What you need to do:
Copy every line of text that accompanies the records below without alteration, and leave the pictures out of your answer.
----------------
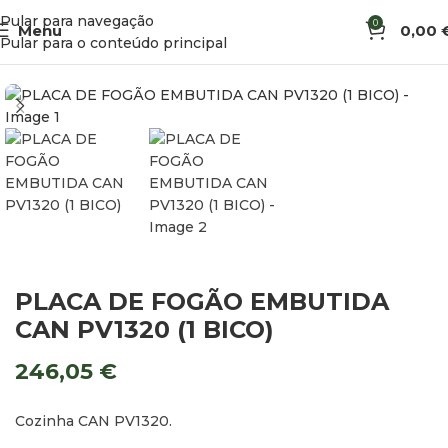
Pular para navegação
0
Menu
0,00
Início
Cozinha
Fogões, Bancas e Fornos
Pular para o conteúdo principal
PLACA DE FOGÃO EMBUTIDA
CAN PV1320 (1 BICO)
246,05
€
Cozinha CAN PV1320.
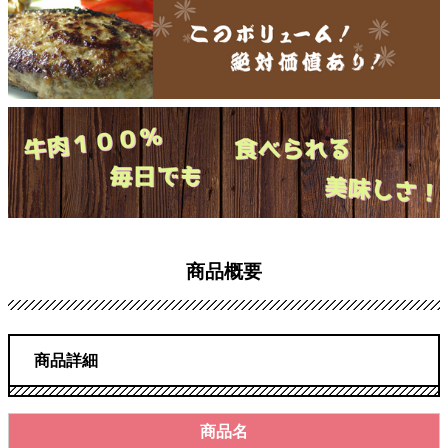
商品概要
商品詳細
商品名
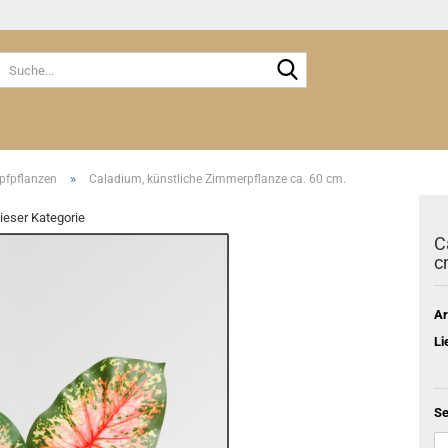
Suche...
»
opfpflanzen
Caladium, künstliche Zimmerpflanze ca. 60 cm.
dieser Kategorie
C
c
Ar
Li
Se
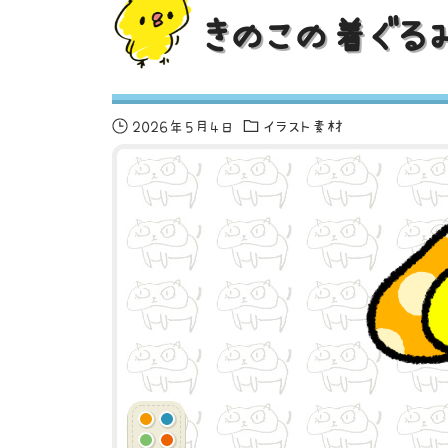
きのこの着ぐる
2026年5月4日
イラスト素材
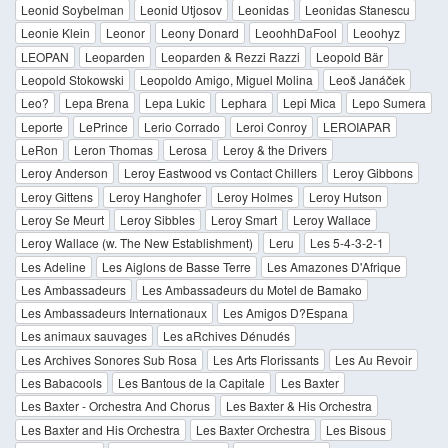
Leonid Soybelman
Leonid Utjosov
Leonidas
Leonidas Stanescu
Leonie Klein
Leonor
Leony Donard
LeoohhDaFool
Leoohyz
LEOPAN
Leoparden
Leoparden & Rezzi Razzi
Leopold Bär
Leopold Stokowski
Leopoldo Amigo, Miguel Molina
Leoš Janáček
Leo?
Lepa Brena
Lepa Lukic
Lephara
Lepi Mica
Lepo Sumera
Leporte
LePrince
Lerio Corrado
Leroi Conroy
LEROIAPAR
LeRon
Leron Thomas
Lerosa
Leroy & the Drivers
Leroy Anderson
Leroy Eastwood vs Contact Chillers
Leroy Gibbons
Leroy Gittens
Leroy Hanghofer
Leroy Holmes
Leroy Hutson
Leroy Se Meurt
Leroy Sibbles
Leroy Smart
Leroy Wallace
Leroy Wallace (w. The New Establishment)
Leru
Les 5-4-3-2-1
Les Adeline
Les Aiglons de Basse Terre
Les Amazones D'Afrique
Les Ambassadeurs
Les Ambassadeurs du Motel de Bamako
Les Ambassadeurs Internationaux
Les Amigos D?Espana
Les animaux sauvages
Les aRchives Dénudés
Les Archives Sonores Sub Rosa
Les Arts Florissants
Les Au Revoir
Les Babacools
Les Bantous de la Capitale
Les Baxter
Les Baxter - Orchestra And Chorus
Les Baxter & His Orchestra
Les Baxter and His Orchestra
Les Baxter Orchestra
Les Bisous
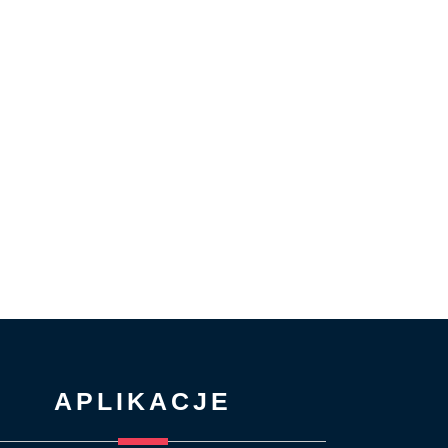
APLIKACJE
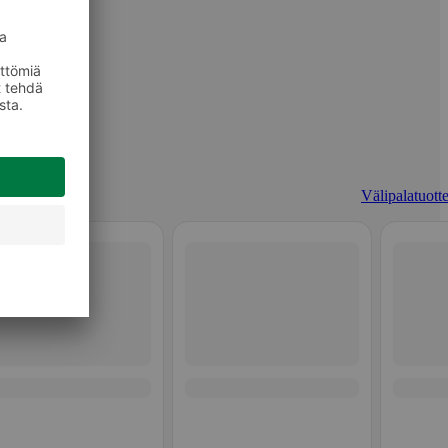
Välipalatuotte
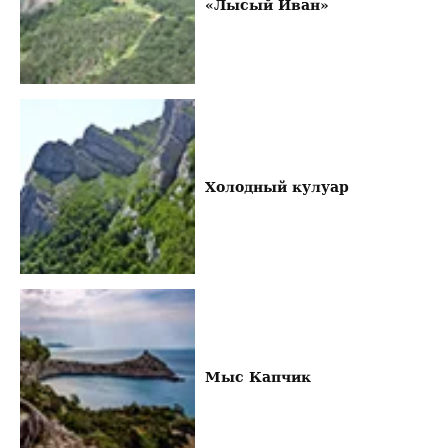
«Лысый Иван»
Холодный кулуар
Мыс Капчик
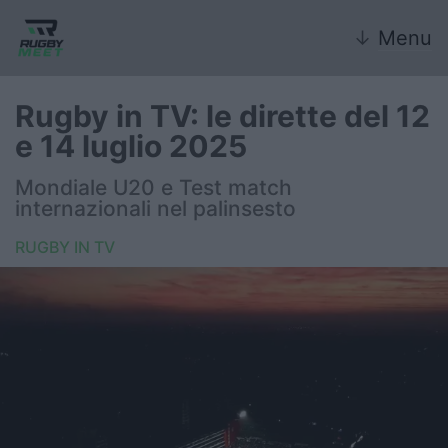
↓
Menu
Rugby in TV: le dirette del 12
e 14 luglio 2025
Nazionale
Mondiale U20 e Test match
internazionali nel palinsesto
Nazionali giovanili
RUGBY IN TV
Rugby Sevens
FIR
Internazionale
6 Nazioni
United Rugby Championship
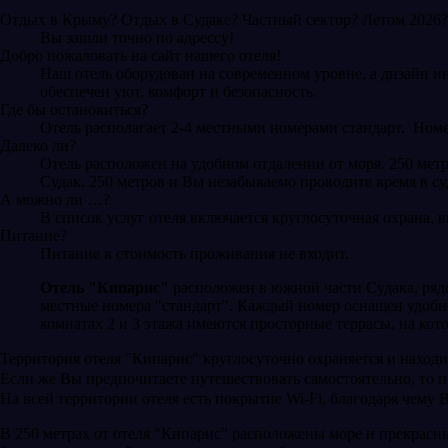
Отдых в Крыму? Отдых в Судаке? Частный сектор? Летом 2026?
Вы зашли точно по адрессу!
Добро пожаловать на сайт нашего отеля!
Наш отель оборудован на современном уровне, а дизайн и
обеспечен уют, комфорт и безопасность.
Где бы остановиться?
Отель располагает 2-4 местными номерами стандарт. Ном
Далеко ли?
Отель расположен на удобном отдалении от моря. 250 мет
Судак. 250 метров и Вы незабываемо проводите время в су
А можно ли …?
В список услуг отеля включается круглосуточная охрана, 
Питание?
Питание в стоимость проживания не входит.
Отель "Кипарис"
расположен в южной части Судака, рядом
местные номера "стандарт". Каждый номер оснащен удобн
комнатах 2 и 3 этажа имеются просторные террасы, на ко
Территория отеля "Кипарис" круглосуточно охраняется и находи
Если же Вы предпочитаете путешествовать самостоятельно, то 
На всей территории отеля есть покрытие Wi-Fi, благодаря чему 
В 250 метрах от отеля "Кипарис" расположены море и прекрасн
----------------
Output below:
Pular para navegação
0
Menu
0,00
Início
Cozinha
Fogões, Bancas e Fornos
Pular para o conteúdo principal
PLACA DE FOGÃO EMBUTIDA
CAN PV1320 (1 BICO)
246,05
€
Cozinha CAN PV1320.
商品概要
商品詳細
商品名
Suche...
»
opfpflanzen
Caladium, künstliche Zimmerpflanze ca. 60 cm.
dieser Kategorie
C
c
Ar
Li
Se
きのこの着ぐる
2026年5月4日
イラスト素材
Leonid Soybelman
Leonid Utjosov
Leonidas
Leonidas Stanescu
Leonie Klein
Leonor
Leony Donard
LeoohhDaFool
Leoohyz
LEOPAN
Leoparden
Leoparden & Rezzi Razzi
Leopold Bär
Leopold Stokowski
Leopoldo Amigo, Miguel Molina
Leoš Janáček
Leo?
Lepa Brena
Lepa Lukic
Lephara
Lepi Mica
Lepo Sumera
Leporte
LePrince
Lerio Corrado
Leroi Conroy
LEROIAPAR
LeRon
Leron Thomas
Lerosa
Leroy & the Drivers
Leroy Anderson
Leroy Eastwood vs Contact Chillers
Leroy Gibbons
Leroy Gittens
Leroy Hanghofer
Leroy Holmes
Leroy Hutson
Leroy Se Meurt
Leroy Sibbles
Leroy Smart
Leroy Wallace
Leroy Wallace (w. The New Establishment)
Leru
Les 5-4-3-2-1
Les Adeline
Les Aiglons de Basse Terre
Les Amazones D'Afrique
Les Ambassadeurs
Les Ambassadeurs du Motel de Bamako
Les Ambassadeurs Internationaux
Les Amigos D?Espana
Les animaux sauvages
Les aRchives Dénudés
Les Archives Sonores Sub Rosa
Les Arts Florissants
Les Au Revoir
Les Babacools
Les Bantous de la Capitale
Les Baxter
Les Baxter - Orchestra And Chorus
Les Baxter & His Orchestra
Les Baxter and His Orchestra
Les Baxter Orchestra
Les Bisous
APLIKACJE
Välipalatuotte
«Лысый Иван»
Холодный кулуар
Мыс Капчик
↓
Menu
Rugby in TV: le dirette del 12
e 14 luglio 2025
Nazionale
Mondiale U20 e Test match
internazionali nel palinsesto
Nazionali giovanili
RUGBY IN TV
Rugby Sevens
FIR
Internazionale
6 Nazioni
United Rugby Championship
Отдых в Крыму? Отдых в Судаке? Частный сектор? Летом 2026?
Вы зашли точно по адрессу!
Добро пожаловать на сайт нашего отеля!
Наш отель оборудован на современном уровне, а дизайн и
обеспечен уют, комфорт и безопасность.
Где бы остановиться?
Отель располагает 2-4 местными номерами стандарт. Ном
Далеко ли?
Отель расположен на удобном отдалении от моря. 250 мет
Судак. 250 метров и Вы незабываемо проводите время в су
А можно ли …?
В список услуг отеля включается круглосуточная охрана, 
Питание?
Питание в стоимость проживания не входит.
Отель "Кипарис"
расположен в южной части Судака, рядом
местные номера "стандарт". Каждый номер оснащен удобн
комнатах 2 и 3 этажа имеются просторные террасы, на ко
Территория отеля "Кипарис" круглосуточно охраняется и находи
Если же Вы предпочитаете путешествовать самостоятельно, то 
На всей территории отеля есть покрытие Wi-Fi, благодаря чему 
В 250 метрах от отеля "Кипарис" расположены море и прекрасн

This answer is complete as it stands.